Assim, conforme consta do comunicado da Marinha, durante a sua saída da capital Cádiz “Os costumes tradicionais antes de ir para o mar eram cumpridos“: oferenda de flores no Panteão dos Ilustres Marinheiros, visita … Igreja de Nuestra Señora del Carmen, ambas em San Fernando, recepção oficial na Câmara Municipal de Cádiz, e missa na igreja conventual de Santo Domingo em Cádiz.
Além disso, o navio realizou uma saudação tradicional, reproduzindo a imagem de La Galleona, com uma saudação de dois tiros.
Entre os portos da rota: Santa Cruz de Tenerife, Porto de Espanha (Trinidad e Tobajo), San Juan (Porto Rico), Santo Domingo (República Dominicana), Veracruz (México), Puerto Limon (Costa Rica), Curaçao e Galveston, Norfolk, Baltimore e Nova York nos EUA. O navio deverá retornar a Cádiz no dia 31 de julho.
Os aspirantes do General Corps e do Corpo de Fuzileiros Navais completam parte do currículo do terceiro ano a bordo. tratando, entre outras coisas, de assuntos de navegaçãoastronomia, meteorologia, operações anfíbias, serviços de apoio e combate e manobra.
Além da formação profissional, o cruzeiro promove “importante desenvolvimento de relacionamento pessoal através da convivência próxima vivenciada a bordo durante a viagem”.
O objetivo do cruzeiro de formação é promover a formação integral (marítima, militar, social e humana) dos alunos que embarcam na educação e formação no mar e no porto.
Da mesma forma, as atividades externas do Estado são apoiadas pela presença de forças navais em diversos portos.
HISTÓRIA DO NAVIO
O navio-escola leva o nome do navegador espanhol que circunavegou o mundo pela primeira vez em 1522, completando a viagem sob o comando de um marinheiro português ao serviço da coroa espanhola, Fernão de Magalhães, falecido a meio da viagem.
Carlos I da Espanha concedeu a Elcano um brasão com a inscrição “Primus circuncedisti me” – em latim “O primeiro a me circunavegar”.
Construído nos estaleiros Echevarrieta e Larrinaga, em Cádiz, o navio-escola Juan Sebastian de Elcano foi lançado ao mar em 5 de março de 1927 e entregue à Marinha em 17 de agosto de 1928.
Assim, ela está no mar há quase cem anos, percorrendo quase um milhão e novecentas mil milhas náuticas em todos os mares do mundo e visitando mais de 70 países diferentes.
Além disso, dos 97 cruzeiros de formação realizados até à data, onze foram circunavegações.
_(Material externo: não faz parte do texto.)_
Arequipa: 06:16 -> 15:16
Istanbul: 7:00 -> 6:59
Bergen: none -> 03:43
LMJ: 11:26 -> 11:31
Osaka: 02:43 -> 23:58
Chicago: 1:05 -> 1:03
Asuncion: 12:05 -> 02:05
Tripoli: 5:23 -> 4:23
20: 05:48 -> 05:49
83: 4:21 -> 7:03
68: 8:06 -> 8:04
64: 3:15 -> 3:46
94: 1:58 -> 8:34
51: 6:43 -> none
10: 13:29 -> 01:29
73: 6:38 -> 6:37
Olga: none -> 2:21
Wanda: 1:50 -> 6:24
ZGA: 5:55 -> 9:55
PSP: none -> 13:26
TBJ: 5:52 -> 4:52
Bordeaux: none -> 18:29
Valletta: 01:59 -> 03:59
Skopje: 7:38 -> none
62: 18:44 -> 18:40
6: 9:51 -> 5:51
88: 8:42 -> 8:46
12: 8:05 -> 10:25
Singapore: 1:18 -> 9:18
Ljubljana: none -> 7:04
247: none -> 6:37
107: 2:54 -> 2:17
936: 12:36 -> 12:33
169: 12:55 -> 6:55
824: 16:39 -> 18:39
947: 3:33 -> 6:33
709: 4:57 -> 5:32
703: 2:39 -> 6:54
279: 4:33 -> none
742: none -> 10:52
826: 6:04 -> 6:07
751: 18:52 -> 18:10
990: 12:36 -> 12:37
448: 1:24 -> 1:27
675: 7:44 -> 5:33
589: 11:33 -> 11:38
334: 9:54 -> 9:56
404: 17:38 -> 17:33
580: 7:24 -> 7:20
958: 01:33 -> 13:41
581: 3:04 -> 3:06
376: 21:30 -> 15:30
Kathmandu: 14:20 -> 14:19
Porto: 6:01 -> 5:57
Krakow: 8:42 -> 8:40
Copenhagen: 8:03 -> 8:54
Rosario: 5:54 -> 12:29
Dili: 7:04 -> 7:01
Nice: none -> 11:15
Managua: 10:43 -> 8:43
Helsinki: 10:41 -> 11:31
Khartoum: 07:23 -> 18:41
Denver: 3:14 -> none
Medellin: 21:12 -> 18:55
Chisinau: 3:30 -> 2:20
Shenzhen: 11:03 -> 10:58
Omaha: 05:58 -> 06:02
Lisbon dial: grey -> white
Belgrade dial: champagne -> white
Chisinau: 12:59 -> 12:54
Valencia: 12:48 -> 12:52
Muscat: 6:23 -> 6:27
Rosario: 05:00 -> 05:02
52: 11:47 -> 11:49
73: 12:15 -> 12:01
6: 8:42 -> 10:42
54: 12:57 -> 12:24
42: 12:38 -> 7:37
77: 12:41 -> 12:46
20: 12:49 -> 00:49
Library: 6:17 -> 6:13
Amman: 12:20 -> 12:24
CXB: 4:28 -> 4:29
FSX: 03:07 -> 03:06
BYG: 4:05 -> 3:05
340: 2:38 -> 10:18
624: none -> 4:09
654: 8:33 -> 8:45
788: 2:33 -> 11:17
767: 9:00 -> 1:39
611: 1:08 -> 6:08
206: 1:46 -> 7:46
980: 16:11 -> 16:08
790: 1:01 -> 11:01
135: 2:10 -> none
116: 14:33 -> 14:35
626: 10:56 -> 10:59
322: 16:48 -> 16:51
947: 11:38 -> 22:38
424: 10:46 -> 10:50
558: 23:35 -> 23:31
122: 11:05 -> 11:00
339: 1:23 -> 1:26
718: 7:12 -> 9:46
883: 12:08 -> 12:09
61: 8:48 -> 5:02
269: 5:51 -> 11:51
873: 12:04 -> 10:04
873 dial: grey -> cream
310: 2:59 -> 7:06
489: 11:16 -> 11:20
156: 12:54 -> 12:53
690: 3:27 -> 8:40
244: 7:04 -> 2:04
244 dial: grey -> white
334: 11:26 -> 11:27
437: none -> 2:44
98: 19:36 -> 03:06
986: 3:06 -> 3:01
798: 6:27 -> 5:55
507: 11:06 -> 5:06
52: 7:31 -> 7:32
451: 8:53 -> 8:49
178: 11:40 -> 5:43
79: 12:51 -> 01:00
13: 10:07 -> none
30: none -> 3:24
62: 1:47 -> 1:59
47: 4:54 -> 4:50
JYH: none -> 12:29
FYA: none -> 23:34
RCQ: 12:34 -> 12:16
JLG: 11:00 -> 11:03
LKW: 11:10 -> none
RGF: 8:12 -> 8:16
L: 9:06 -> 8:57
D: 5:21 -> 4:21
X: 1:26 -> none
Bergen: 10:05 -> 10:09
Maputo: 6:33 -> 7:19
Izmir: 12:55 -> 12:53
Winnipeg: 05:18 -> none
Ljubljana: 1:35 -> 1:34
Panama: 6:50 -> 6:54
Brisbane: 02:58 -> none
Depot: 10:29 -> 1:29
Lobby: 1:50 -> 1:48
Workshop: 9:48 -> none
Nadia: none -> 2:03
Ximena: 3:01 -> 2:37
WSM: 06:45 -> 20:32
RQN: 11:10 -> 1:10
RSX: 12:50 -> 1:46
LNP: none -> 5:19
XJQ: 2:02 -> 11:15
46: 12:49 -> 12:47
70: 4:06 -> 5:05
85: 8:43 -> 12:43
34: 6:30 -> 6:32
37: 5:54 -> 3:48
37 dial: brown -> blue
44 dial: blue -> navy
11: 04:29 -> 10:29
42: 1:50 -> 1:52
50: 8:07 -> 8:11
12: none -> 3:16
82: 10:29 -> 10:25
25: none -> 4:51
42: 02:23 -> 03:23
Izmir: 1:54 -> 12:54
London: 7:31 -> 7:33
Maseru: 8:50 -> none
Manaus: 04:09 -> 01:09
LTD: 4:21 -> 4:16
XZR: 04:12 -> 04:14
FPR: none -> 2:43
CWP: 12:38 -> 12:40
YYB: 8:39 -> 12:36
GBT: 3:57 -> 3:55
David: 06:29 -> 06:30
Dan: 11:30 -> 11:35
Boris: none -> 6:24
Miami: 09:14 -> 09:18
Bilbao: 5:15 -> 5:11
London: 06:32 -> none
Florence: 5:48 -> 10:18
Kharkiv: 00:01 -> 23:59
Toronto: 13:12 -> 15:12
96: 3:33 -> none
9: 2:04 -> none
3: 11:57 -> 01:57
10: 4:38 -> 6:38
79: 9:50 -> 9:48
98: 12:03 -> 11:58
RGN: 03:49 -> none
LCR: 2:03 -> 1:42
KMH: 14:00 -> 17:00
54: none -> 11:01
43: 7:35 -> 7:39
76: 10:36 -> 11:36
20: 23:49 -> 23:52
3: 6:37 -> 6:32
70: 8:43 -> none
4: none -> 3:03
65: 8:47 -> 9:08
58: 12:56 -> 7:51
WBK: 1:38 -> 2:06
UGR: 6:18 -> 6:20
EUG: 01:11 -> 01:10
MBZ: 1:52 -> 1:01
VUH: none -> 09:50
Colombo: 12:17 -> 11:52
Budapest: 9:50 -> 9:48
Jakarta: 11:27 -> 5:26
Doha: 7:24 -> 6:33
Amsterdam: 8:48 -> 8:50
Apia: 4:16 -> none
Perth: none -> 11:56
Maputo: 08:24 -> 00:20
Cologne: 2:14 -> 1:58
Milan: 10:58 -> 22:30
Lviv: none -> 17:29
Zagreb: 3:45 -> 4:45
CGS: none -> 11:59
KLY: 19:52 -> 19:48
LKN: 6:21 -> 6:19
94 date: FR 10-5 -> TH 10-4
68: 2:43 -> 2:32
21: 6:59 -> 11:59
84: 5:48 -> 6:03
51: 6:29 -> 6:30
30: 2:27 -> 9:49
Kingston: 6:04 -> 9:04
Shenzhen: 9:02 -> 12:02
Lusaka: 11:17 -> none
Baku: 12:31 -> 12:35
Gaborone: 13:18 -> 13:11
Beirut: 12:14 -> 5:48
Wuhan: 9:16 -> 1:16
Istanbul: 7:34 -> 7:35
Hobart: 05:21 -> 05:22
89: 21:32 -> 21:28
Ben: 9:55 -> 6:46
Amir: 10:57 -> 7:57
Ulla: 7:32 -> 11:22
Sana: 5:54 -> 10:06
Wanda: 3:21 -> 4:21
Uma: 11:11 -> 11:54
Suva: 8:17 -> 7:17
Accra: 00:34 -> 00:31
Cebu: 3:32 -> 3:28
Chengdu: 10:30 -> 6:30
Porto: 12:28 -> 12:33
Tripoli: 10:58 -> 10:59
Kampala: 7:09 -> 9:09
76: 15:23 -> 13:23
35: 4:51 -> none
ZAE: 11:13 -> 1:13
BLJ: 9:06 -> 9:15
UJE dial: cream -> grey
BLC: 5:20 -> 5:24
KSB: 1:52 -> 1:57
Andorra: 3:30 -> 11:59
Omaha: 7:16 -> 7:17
Ao longo de todos estes anos, o navio resistiu a todos os tipos de mar e vento e “demonstrou sempre o seu excelente desempenho mesmo nas condições meteorológicas mais adversas”.
A sua presença em países e portos estrangeiros contribui “em grande medida” para o apoio à actividade externa de Espanha e, ao ostentar a sua bandeira, além de difundir uma boa imagem, permite que muitos espanhóis que vivem fora da nossa pátria ponham os pés neste “pedacinho de Espanha que flutua”.
Conforme referido no comunicado de imprensa, “Entre as conquistas alcançadas por esta escuna brigue está o facto de ter atravessado o Atlântico nove vezes exclusivamente à vela, a mais recente das quais foi o cruzeiro XCV entre Santa Cruz de Tenerife e Rio de Janeiro (Brasil).”
Elcano é um repositório de práticas centenárias que ajudam a formar e endurecer as pessoas: a navegação, o vocabulário náutico, os bons ou maus momentos no mar, a luta constante com um elemento muitas vezes hostil, a convivência próxima, o desconforto, a monotonia das longas viagens, a camaradagem, o conhecimento de diferentes países e pessoas ou de si mesmo.
O navio está atualmente imerso num plano de manutenção plurianual, ao abrigo do qual a Marinha garante que estará totalmente operacional após cem anos de serviço.